And I still do! Surprise!

Now here we are, Annie and I raised a son, he moved out, I had a stroke…yes really, I was extraordinarily lucky. And here I am, working on my next Hobby. Enjoying the hell out of it. Showing signs of Author pretentions, even. What the Hell Dave?

Well, I guess I’m following a passion, or at least teasing around at one. I’m not sure that I can write anything that’s worth money to somebody. But it sure is fun to nibble around the edges of that idea.

Part of the issue is a full time job, my physical health, my degrading body (versus computer chairs, which tend to make it unhappy, and general wear and tear).

I’m collecting stories for god’s sake, under (I think) a sort of vague notion of self-publishing a collection some day/one day/soonish even? The idea being that even a little trickle of income would encourage me to some day write, I don’t know, can I write novels?
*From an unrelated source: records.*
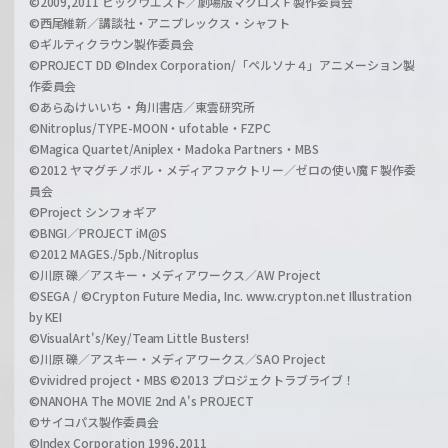
©2009,2011 ビックウエスト／劇場版マクロスＦ製作委員会
©西尾維新／講談社・アニプレックス・シャフト
©ギルティクラウン製作委員会
©PROJECT DD ©Index Corporation/「ペルソナ４」アニメーション製
作委員会
©あらゐけいいち・角川書店／東雲研究所
©Nitroplus/TYPE-MOON・ufotable・FZPC
©Magica Quartet/Aniplex・Madoka Partners・MBS
©2012 ヤマグチノボル・メディアファクトリー／ゼロの使い魔Ｆ製作委
員会
©Project シンフォギア
©BNGI／PROJECT iM@S
©2012 MAGES./5pb./Nitroplus
©川原 礫／アスキー・メディアワークス／AW Project
©SEGA / ©Crypton Future Media, Inc. www.crypton.net Illustration
by KEI
©VisualArt's/Key/Team Little Busters!
©川原 礫／アスキー・メディアワークス／SAO Project
©vividred project・MBS ©2013 プロジェクトラブライブ！
©NANOHA The MOVIE 2nd A's PROJECT
©サイコパス製作委員会
©Index Corporation 1996,2011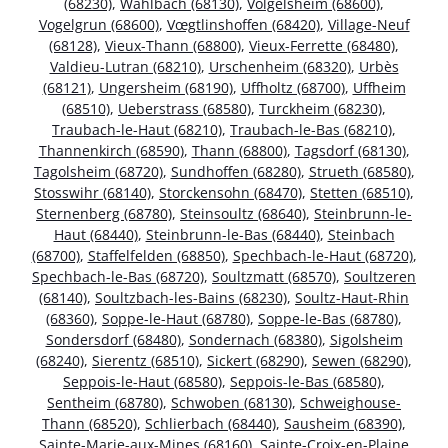
(68230)
,
Wahlbach (68130)
,
Volgelsheim (68600)
,
Vogelgrun (68600)
,
Vœgtlinshoffen (68420)
,
Village-Neuf
(68128)
,
Vieux-Thann (68800)
,
Vieux-Ferrette (68480)
,
Valdieu-Lutran (68210)
,
Urschenheim (68320)
,
Urbès
(68121)
,
Ungersheim (68190)
,
Uffholtz (68700)
,
Uffheim
(68510)
,
Ueberstrass (68580)
,
Turckheim (68230)
,
Traubach-le-Haut (68210)
,
Traubach-le-Bas (68210)
,
Thannenkirch (68590)
,
Thann (68800)
,
Tagsdorf (68130)
,
Tagolsheim (68720)
,
Sundhoffen (68280)
,
Strueth (68580)
,
Stosswihr (68140)
,
Storckensohn (68470)
,
Stetten (68510)
,
Sternenberg (68780)
,
Steinsoultz (68640)
,
Steinbrunn-le-
Haut (68440)
,
Steinbrunn-le-Bas (68440)
,
Steinbach
(68700)
,
Staffelfelden (68850)
,
Spechbach-le-Haut (68720)
,
Spechbach-le-Bas (68720)
,
Soultzmatt (68570)
,
Soultzeren
(68140)
,
Soultzbach-les-Bains (68230)
,
Soultz-Haut-Rhin
(68360)
,
Soppe-le-Haut (68780)
,
Soppe-le-Bas (68780)
,
Sondersdorf (68480)
,
Sondernach (68380)
,
Sigolsheim
(68240)
,
Sierentz (68510)
,
Sickert (68290)
,
Sewen (68290)
,
Seppois-le-Haut (68580)
,
Seppois-le-Bas (68580)
,
Sentheim (68780)
,
Schwoben (68130)
,
Schweighouse-
Thann (68520)
,
Schlierbach (68440)
,
Sausheim (68390)
,
Sainte-Marie-aux-Mines (68160)
,
Sainte-Croix-en-Plaine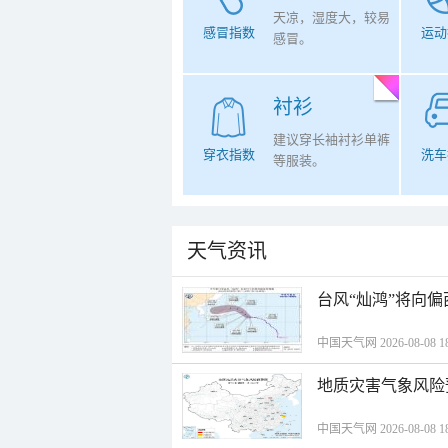
天凉，湿度大，较易
感冒指数
运动
感冒。
衬衫
建议穿长袖衬衫单裤
穿衣指数
洗车
等服装。
天气资讯
台风“灿鸿”将向
中国天气网 2026-08-08 18
地质灾害气象风险
中国天气网 2026-08-08 18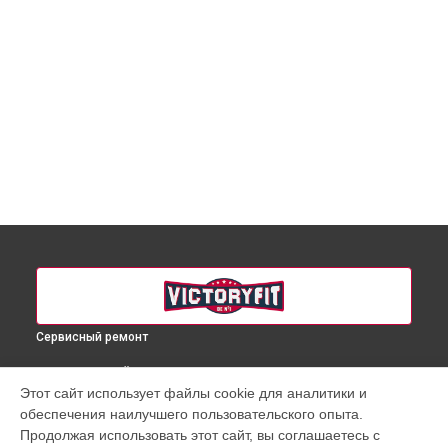
Сервисный ремонт
ВЫБЕРИ СВОЙ ГОРОД
Этот сайт использует файлы cookie для аналитики и
Ремонт беговой дорожки VF-2004 VictoryFit в
Краснодаре
обеспечения наилучшего пользовательского опыта.
Ремонт беговой дорожки VF-2004 VictoryFit в
Ростове-на-
Продолжая использовать этот сайт, вы соглашаетесь с
Дону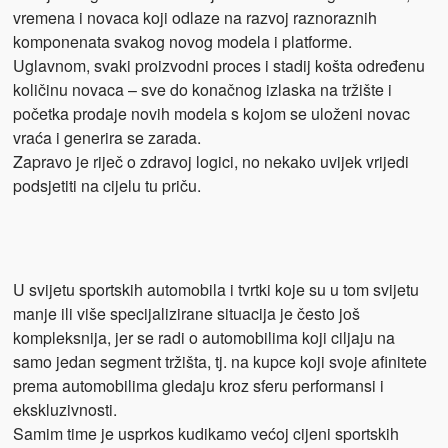
vremena i novaca koji odlaze na razvoj raznoraznih
komponenata svakog novog modela i platforme.
Uglavnom, svaki proizvodni proces i stadij košta određenu
količinu novaca – sve do konačnog izlaska na tržište i
početka prodaje novih modela s kojom se uloženi novac
vraća i generira se zarada.
Zapravo je riječ o zdravoj logici, no nekako uvijek vrijedi
podsjetiti na cijelu tu priču.
U svijetu sportskih automobila i tvrtki koje su u tom svijetu
manje ili više specijalizirane situacija je često još
kompleksnija, jer se radi o automobilima koji ciljaju na
samo jedan segment tržišta, tj. na kupce koji svoje afinitete
prema automobilima gledaju kroz sferu performansi i
ekskluzivnosti.
Samim time je usprkos kudikamo većoj cijeni sportskih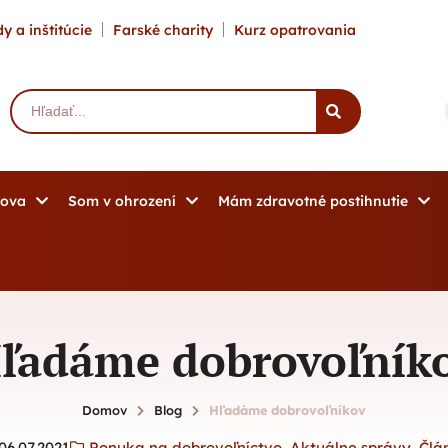
y a inštitúcie
Farské charity
Kurz opatrovania
mova
Som v ohrození
Mám zdravotné postihnutie
ľadáme dobrovoľník
Domov
Blog
Hľadáme dobrovoľníkov
06.07.2021
Ponuka na dobrovoľníctvo
,
Aktuálne správy
,
Člá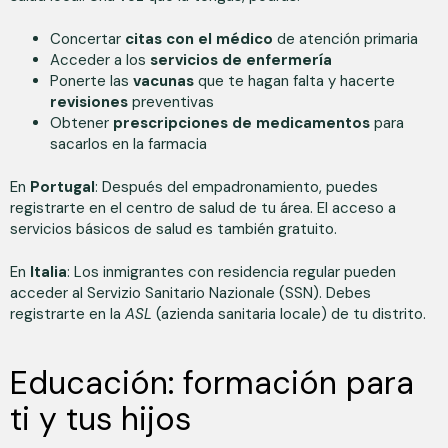
Concertar
citas con el médico
de atención primaria
Acceder a los
servicios de enfermería
Ponerte las
vacunas
que te hagan falta y hacerte
revisiones
preventivas
Obtener
prescripciones de medicamentos
para
sacarlos en la farmacia
En
Portugal
: Después del empadronamiento, puedes
registrarte en el centro de salud de tu área. El acceso a
servicios básicos de salud es también gratuito.
En
Italia
: Los inmigrantes con residencia regular pueden
acceder al Servizio Sanitario Nazionale (SSN). Debes
registrarte en la
ASL
(azienda sanitaria locale) de tu distrito.
Educación: formación para
ti y tus hijos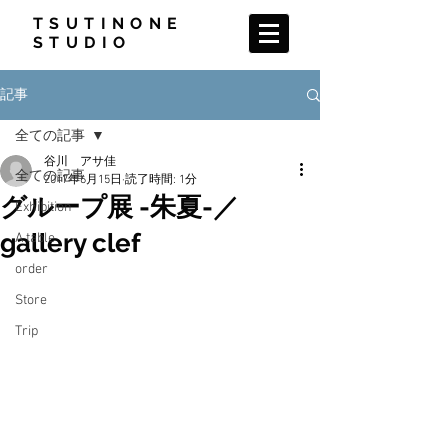
TSUTINONE
STUDIO
記事
全ての記事
谷川 アサ佳
全ての記事
2017年6月15日
読了時間: 1分
グループ展 -朱夏-／
Exhibition
gallery clef
A table
order
Store
Trip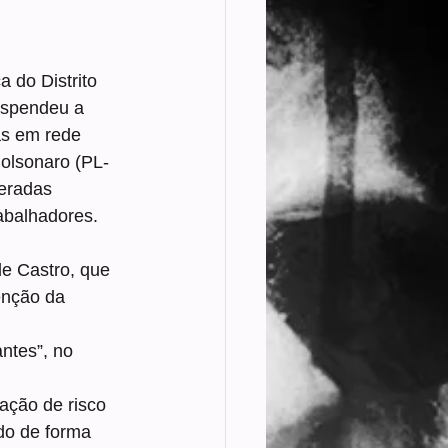
 do Distrito 
suspendeu a 
as em rede 
Bolsonaro (PL-
eradas 
abalhadores.
e Castro, que 
enção da 
ntes”, no 
ação de risco 
do de forma 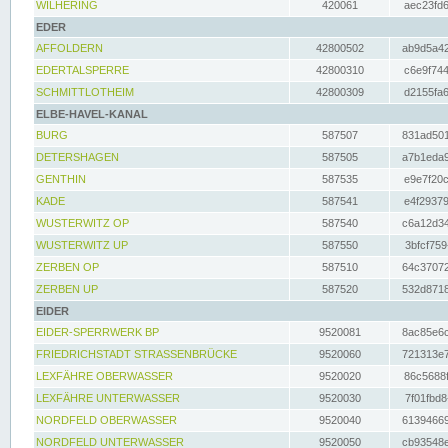
WILHERING
420061
aec23fd6
EDER
AFFOLDERN
42800502
ab9d5a42
EDERTALSPERRE
42800310
c6e9f744
SCHMITTLOTHEIM
42800309
d2155fa6
ELBE-HAVEL-KANAL
BURG
587507
831ad501
DETERSHAGEN
587505
a7b1eda9
GENTHIN
587535
e9e7f20c
KADE
587541
e4f29379
WUSTERWITZ OP
587540
c6a12d34
WUSTERWITZ UP
587550
3bfcf759
ZERBEN OP
587510
64c37072
ZERBEN UP
587520
532d8718
EIDER
EIDER-SPERRWERK BP
9520081
8ac85e6c
FRIEDRICHSTADT STRASSENBRÜCKE
9520060
721313e7
LEXFÄHRE OBERWASSER
9520020
86c5688f
LEXFÄHRE UNTERWASSER
9520030
7f01fbd8
NORDFELD OBERWASSER
9520040
61394669
NORDFELD UNTERWASSER
9520050
cb93548e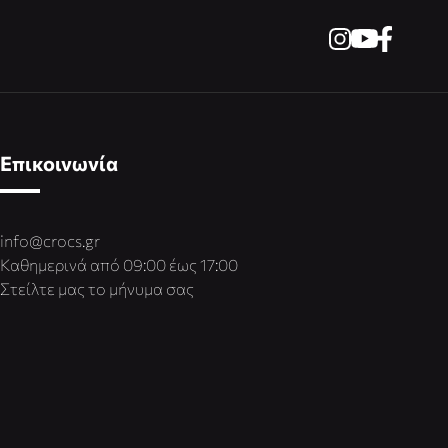
Επικοινωνία
info@crocs.gr
Καθημερινά από 09:00 έως 17:00
Στείλτε μας το μήνυμα σας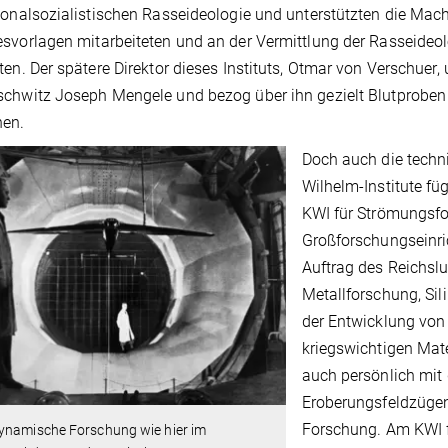
ionalsozialistischen Rasseideologie und unterstützten die Mac
svorlagen mitarbeiteten und an der Vermittlung der Rasseideolo
ten. Der spätere Direktor dieses Instituts, Otmar von Verschuer
chwitz Joseph Mengele und bezog über ihn gezielt Blutproben
en.
Doch auch die techni
Wilhelm-Institute fü
KWI für Strömungsf
Großforschungseinri
Auftrag des Reichslu
Metallforschung, Sil
der Entwicklung von
kriegswichtigen Mate
auch persönlich mit
Eroberungsfeldzügen
Forschung. Am KWI 
ynamische Forschung wie hier im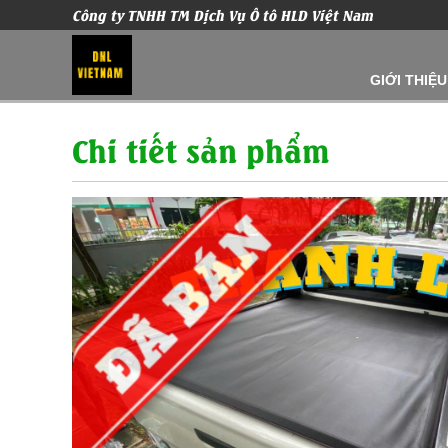
Công ty TNHH TM Dịch Vụ Ô tô HLD Việt Nam
GIỚI THIỆU
Chi tiết sản phẩm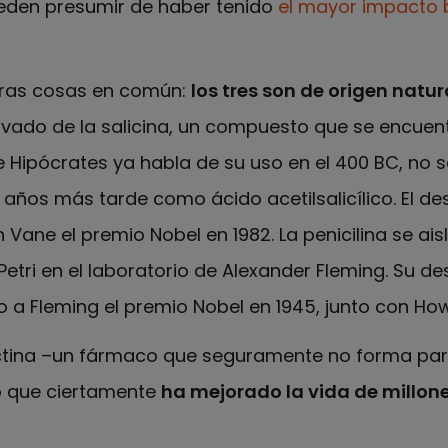
den presumir de haber tenido
el mayor impacto b
tras cosas en común:
los tres son de origen natur
erivado de la salicina, un compuesto que se encue
 Hipócrates ya habla de su uso en el 400 BC, no s
nos años más tarde como ácido acetilsalicílico. El
 Vane el premio Nobel en 1982. La penicilina se ai
etri en el laboratorio de Alexander Fleming. Su 
o a Fleming el premio Nobel en 1945, junto con How
ectina –un fármaco que seguramente no forma part
ero que ciertamente
ha mejorado la vida de millon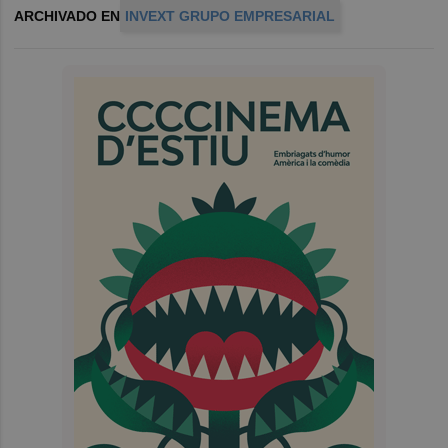
ARCHIVADO EN
INVEXT GRUPO EMPRESARIAL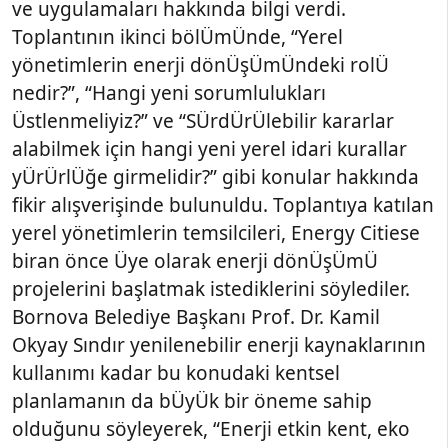
ve uygulamaları hakkında bilgi verdi.
Toplantının ikinci bölÜmÜnde, “Yerel
yönetimlerin enerji dönÜşÜmÜndeki rolÜ
nedir?”, “Hangi yeni sorumlulukları
Üstlenmeliyiz?” ve “SÜrdÜrÜlebilir kararlar
alabilmek için hangi yeni yerel idari kurallar
yÜrÜrlÜğe girmelidir?” gibi konular hakkında
fikir alışverişinde bulunuldu. Toplantıya katılan
yerel yönetimlerin temsilcileri, Energy Citiese
biran önce Üye olarak enerji dönÜşÜmÜ
projelerini başlatmak istediklerini söylediler.
Bornova Belediye Başkanı Prof. Dr. Kamil
Okyay Sındır yenilenebilir enerji kaynaklarının
kullanımı kadar bu konudaki kentsel
planlamanın da bÜyÜk bir öneme sahip
olduğunu söyleyerek, “Enerji etkin kent, eko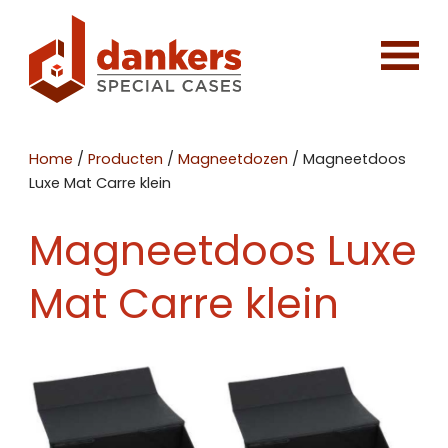
Home
/
Producten
/
Magneetdozen
/
Magneetdoos
Luxe Mat Carre klein
Magneetdoos Luxe
Mat Carre klein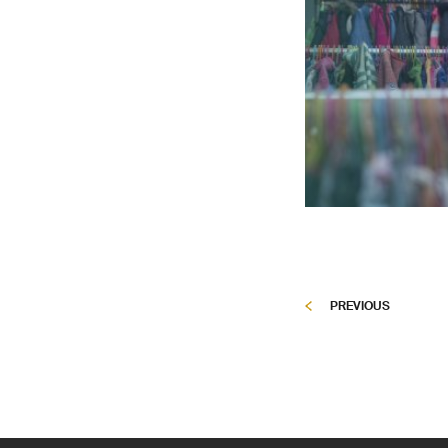
PREVIOUS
Would I still be having fun if I did?

But I find myself, while at work, thinking instead about what I’ll write next. Wishing for the next day off, when I can sit down and write more…those days when I’m happiest. I feel like I am in a rush to get there, though.

Is he delusional? Will this-weeks-hobby pale over time? Is he incapable of writing anything profitable? Is he nothing but another amateur dabbler with big big plans and no talent?

Hell, I don’t know. Guess we’ll find all of that out if we hang around the ParkInkSpot long enough. Stay tuned.

(He writes way more words about himself than anything else, at this point. Shut up, you egotistical narcissist!!)